Your whole reply should be the lines from the one that contains "HIST-64, label: Infra -> Design" through the last line of the listing, copied exactly.

※

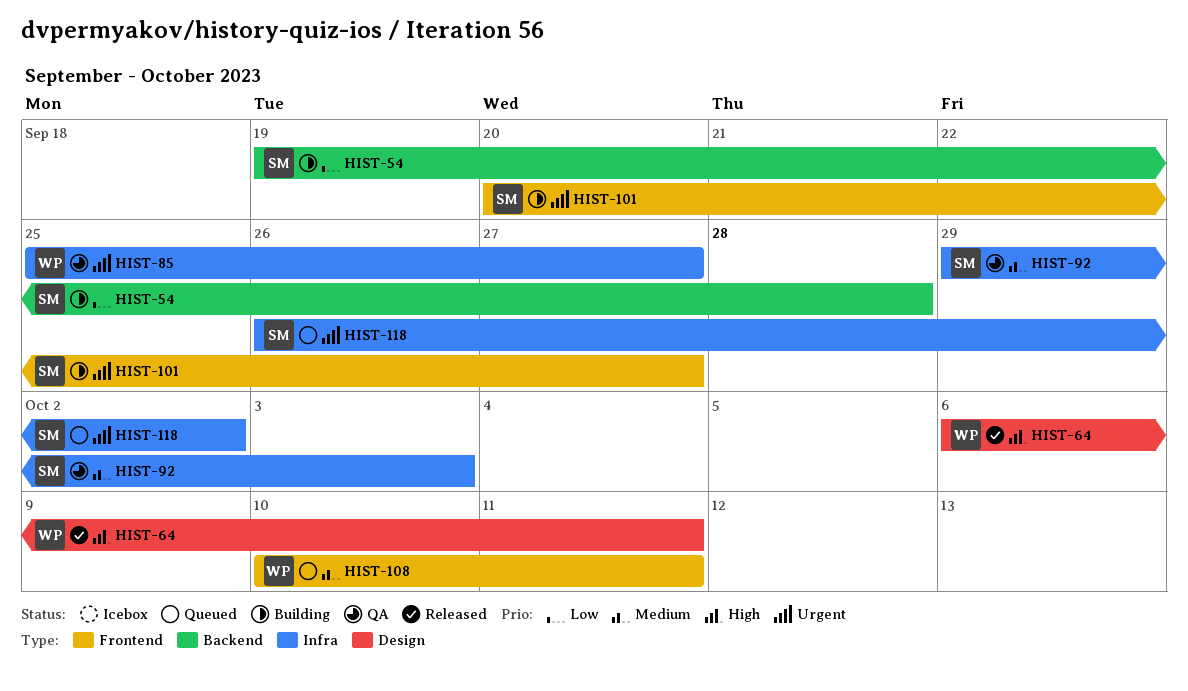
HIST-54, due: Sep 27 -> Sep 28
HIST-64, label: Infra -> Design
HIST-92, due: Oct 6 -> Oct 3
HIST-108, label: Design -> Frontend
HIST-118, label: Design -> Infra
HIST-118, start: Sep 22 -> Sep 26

※

§ **Exercise solution**
HIST-64, label: Infra -> Design
HIST-92, due: Oct 6 -> Oct 3
HIST-108, label: Design -> Frontend
HIST-118, label: Design -> Infra
HIST-118, start: Sep 22 -> Sep 26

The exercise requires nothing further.